I don't see your second query as being much if any improvement over the first. At best, the first subquery has to hit 1000 matching records in order to determine if the count is less than 1000, so I don't think it will save lots of work. Also it changes the actual result, and it's not clear from your description if you're saying that's OK as long as it's more efficient. (And if it is OK, then the business logic is very unclear -- why do the other conditions matter at all, if they don't matter when there's lots of records?)
You ask, "will the group by be applied before or after the predicate". I'm not clear what part of the query you're talking about, but logically speaking the order is always
Where predicates
Group By
Having predicates
The optimizer can change the order in which things are actually evaluated, but the result must always be logically equivalent to the above order of evaluation (barring optimizer bugs).
1000s of records is really not that much.
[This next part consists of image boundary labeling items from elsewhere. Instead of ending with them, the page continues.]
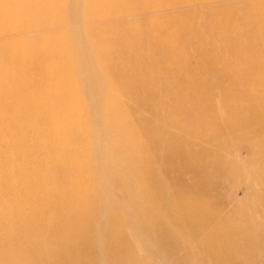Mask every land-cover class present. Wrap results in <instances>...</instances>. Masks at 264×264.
Instances as JSON below:
<instances>
[{
	"label": "rangeland",
	"instance_id": "obj_1",
	"mask_svg": "<svg viewBox=\"0 0 264 264\" xmlns=\"http://www.w3.org/2000/svg\"><path fill=\"white\" fill-rule=\"evenodd\" d=\"M190 152L212 159L195 178ZM263 177L264 0H0V264L77 191L92 264H264ZM190 204L229 250L174 222Z\"/></svg>",
	"mask_w": 264,
	"mask_h": 264
},
{
	"label": "bare ground",
	"instance_id": "obj_2",
	"mask_svg": "<svg viewBox=\"0 0 264 264\" xmlns=\"http://www.w3.org/2000/svg\"><path fill=\"white\" fill-rule=\"evenodd\" d=\"M103 129L98 130L99 137L106 135V133L104 132ZM94 138L95 137H93V139ZM103 138H105V137H103ZM107 153H109V151ZM190 160H191V162L189 164V170L188 171L195 178V175L197 174V172H199L203 167L207 168L209 166V164L211 163L212 159L209 157L200 158L199 156L196 155V153L191 154V152H190ZM57 167H59V166L57 165ZM96 168H97V166H96ZM94 169H95V167H94ZM97 170L99 171L98 168H97ZM103 173H104V175L107 174V173L105 174V172H103ZM110 175H111V173H110ZM100 177H102V175ZM261 180H264V177L261 178ZM205 182L206 183L204 184V186H202L201 183H199V185H201V187H203V190L205 192L213 193V187H215V185H216V183H214L215 180L211 181L208 179V181H205ZM165 187H166V184H165ZM94 189H95V187H94ZM166 189H169V188L166 187ZM192 190L193 189H189L186 192H183V191L179 192V194L176 195V197H173L170 201H168V204L173 207L174 205H176V201L181 200L182 198H184V196L186 198L192 197V195L196 193L195 190L194 191H192ZM191 191L193 194L190 195ZM79 194H81V191L80 192L77 191V193H74V194H72V196H69L65 199L59 198V197L54 198V199H50L52 202V203H50V206H52V208L49 210H51L50 212H52L51 215L53 214L52 222L51 223L48 222L49 224L48 223L44 224V222H46V221H42L43 219H41L40 221H38V223L36 224L34 229L28 230V228H27V230H22V231L20 230V236L17 237V241L23 239V242H27L26 240H28V238H30L31 236H34V235L42 236V237H44L42 239V245L40 247H36V250L38 251L41 248H45L46 251L44 253L37 252L36 250H34V248H33V250L32 249L27 250V253L23 257L18 258V261L16 262L17 264H92V261L97 256H94V254L92 253L94 247L85 248V246L82 242V233H84L83 223H82V221H80L78 216L81 213V211L83 210V208L86 206L85 205L82 206L83 204L80 205L79 203H77V201L79 199ZM79 202H80V199H79ZM34 204L33 203L30 204V206L34 207L35 206ZM163 204H164V202H163ZM68 206H70V210L68 212L64 211V209L68 208ZM33 207H30V208L32 209ZM102 207H103V205H102ZM166 209H165V211H166ZM62 211H64V212H62ZM47 212H48V210H47ZM102 216H103V214H102ZM105 217H106V214H105ZM103 218L104 217H102V219ZM174 220L173 221L177 224L178 223H181V224L189 223L190 225H192V227H191L192 228L191 229V238L193 240L211 239L212 243H214L213 241H216L217 239H221V237H223L224 242H226V243L229 242L230 237L227 236L228 233L225 232L226 231L225 228L226 227L229 228L231 226V225H229L228 220L227 219L223 220V219H219V218H214L212 216V214H207V213L202 212L201 208L198 207V205L190 204V207H189V209L186 210L184 217H175ZM33 222H36V221H33ZM168 222H170V221L163 220V222L161 223V225L163 227H161V231L158 233L159 235L157 236L159 238V240H161L162 242H168L169 240L173 241V240H175L174 238H176L178 236L170 229ZM57 223H59V224H57ZM131 223H133V222H131ZM132 226L134 227L135 224H133ZM97 227L99 228V226H97ZM167 227H169V229H167ZM70 232H76L77 235L81 236V238L71 240L68 236V234ZM177 232H178V230H177ZM128 233H131V232H128ZM10 236H12V237L10 238ZM6 237L7 238H6L5 242L8 245L11 243L16 244V240L14 238V232L11 231ZM133 238H135L139 241V247L141 249L144 246H146L144 239L139 234L133 233ZM228 244L229 243H227L225 245V248L229 250ZM27 245H29V244H27ZM97 245L99 246V244H97ZM37 246H39V245H37ZM58 246H60V247H58ZM150 248H151V246H150ZM216 249H217L216 246L209 248L212 256L214 254H216V251H215ZM100 251L102 252L101 248H100ZM81 252H84V253L89 252V254H91L92 258L90 260L84 261V262L83 261L78 262V261H72L71 260L72 257H74V255H76L77 253H81ZM8 253H9V259H11V256L12 257H18L15 252L11 251ZM96 253L102 255V253H99L98 247H96ZM227 253H230V251H228ZM100 257L103 259L105 258L104 256H100ZM161 261H162V259H161ZM9 263H11V262H9Z\"/></svg>",
	"mask_w": 264,
	"mask_h": 264
}]
</instances>
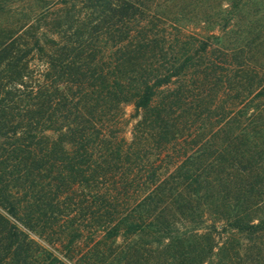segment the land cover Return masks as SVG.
<instances>
[{
	"label": "trees",
	"instance_id": "1",
	"mask_svg": "<svg viewBox=\"0 0 264 264\" xmlns=\"http://www.w3.org/2000/svg\"><path fill=\"white\" fill-rule=\"evenodd\" d=\"M21 2L0 0V264H264V0L213 29L159 0Z\"/></svg>",
	"mask_w": 264,
	"mask_h": 264
},
{
	"label": "rangeland",
	"instance_id": "2",
	"mask_svg": "<svg viewBox=\"0 0 264 264\" xmlns=\"http://www.w3.org/2000/svg\"><path fill=\"white\" fill-rule=\"evenodd\" d=\"M159 2L164 7L166 14L184 12L186 17L192 19L196 23L203 24L204 18L208 16L205 25L208 29H213L215 27V17L219 12V6L223 5V0H159ZM23 4L26 0H22ZM4 14L0 12V26L5 19ZM262 56V55H261ZM131 111V107H127V113Z\"/></svg>",
	"mask_w": 264,
	"mask_h": 264
}]
</instances>
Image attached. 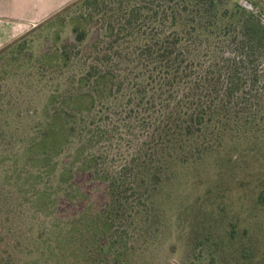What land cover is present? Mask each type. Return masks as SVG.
I'll use <instances>...</instances> for the list:
<instances>
[{"label": "trees", "instance_id": "obj_1", "mask_svg": "<svg viewBox=\"0 0 264 264\" xmlns=\"http://www.w3.org/2000/svg\"><path fill=\"white\" fill-rule=\"evenodd\" d=\"M43 30L50 45L35 55L29 37ZM24 65L57 81L15 154L20 169L3 175L49 220L25 264H135L155 234L140 219L163 186L226 148L258 150L264 133L254 121L264 101V10L255 5L75 0L0 48V81ZM18 99L0 89V115H20ZM249 243L242 263L255 259Z\"/></svg>", "mask_w": 264, "mask_h": 264}, {"label": "rangeland", "instance_id": "obj_2", "mask_svg": "<svg viewBox=\"0 0 264 264\" xmlns=\"http://www.w3.org/2000/svg\"><path fill=\"white\" fill-rule=\"evenodd\" d=\"M249 1L264 9L262 0H223V4L232 9ZM27 30L20 28L15 38ZM68 31L66 28L62 33L63 39ZM50 38L48 30L30 36V51L37 55L42 46L50 45L46 41ZM15 73L0 81L1 93L8 89L21 104L20 115L12 108L0 115V131L4 136L0 140V156L9 158L0 162V264H25L33 260L37 255L28 252L39 242L38 226L49 223L41 215H35L30 205L22 203L15 188L5 184L3 175L20 169V162H13L15 154L34 135L42 119L49 85L57 81L49 75H39L38 67L32 65H24ZM60 75H56L58 81L62 80ZM257 106L262 113L254 120L255 128L261 130L264 101ZM73 146L68 150H73ZM249 147L245 141L238 144V150L226 148L220 157L208 156L201 164L180 170L177 180L163 186L155 196L151 216L144 219L140 215V226L151 227L155 234L147 237V246L135 264H247L239 261V251L250 241L255 259L248 264H262L264 205L259 203L258 196L264 191V133L260 135L258 150H248ZM9 182L14 183L13 179ZM231 230L236 231L234 240L229 237ZM143 240L137 239L136 244H143Z\"/></svg>", "mask_w": 264, "mask_h": 264}, {"label": "crops", "instance_id": "obj_3", "mask_svg": "<svg viewBox=\"0 0 264 264\" xmlns=\"http://www.w3.org/2000/svg\"><path fill=\"white\" fill-rule=\"evenodd\" d=\"M74 1L0 0V48L16 39V33L20 28L29 30Z\"/></svg>", "mask_w": 264, "mask_h": 264}, {"label": "flooded vegetation", "instance_id": "obj_4", "mask_svg": "<svg viewBox=\"0 0 264 264\" xmlns=\"http://www.w3.org/2000/svg\"><path fill=\"white\" fill-rule=\"evenodd\" d=\"M256 1V0H255ZM262 1H264V0H262ZM255 5L257 8H258V10H264L262 7H259L257 4H256V2H254V1H249L247 4H246V6H248V7H250V8H253V5ZM256 12H258V11H256Z\"/></svg>", "mask_w": 264, "mask_h": 264}, {"label": "built area", "instance_id": "obj_5", "mask_svg": "<svg viewBox=\"0 0 264 264\" xmlns=\"http://www.w3.org/2000/svg\"><path fill=\"white\" fill-rule=\"evenodd\" d=\"M35 27V26H34Z\"/></svg>", "mask_w": 264, "mask_h": 264}]
</instances>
Have you actually encountered a case where performance of the first query is unacceptable?
For either query, it may be better to rewrite the correlated EXISTS subquery as a non-correlated IN subquery. You need to test this.
You need to show actual execution plans to get more useful feedback.
Edit
For the kind of short-circuiting you're talking about, I think you need to rewrite your subquery (from the initial version of the query) like this (sorry, my first attempt at this wouldn't work because I tried to access a column from the top-level table in a sub-sub-query):
WHERE EXISTS (
SELECT /*+ NL_SJ */ 1
FROM MY_TABLE m
WHERE (m.my_id = t.column_value)
AND rownum <= 1000
HAVING MAX( CASE WHEN m.type != 'A' OR m.rec_count != 0 THEN 1 ELSE NULL END ) I S NOT NULL
OR MAX(rownum) >= 1000
)
That should force it to hit no more than 1,000 records per id, then return a row if either at least one row matches the conditions on type and rec_count, or the 1,000-record limit was reached. If you view the execution plan, you should expect to see a COUNT STOPKEY operation, which shows that Oracle is going to stop running a query block after a certain number of rows are returned.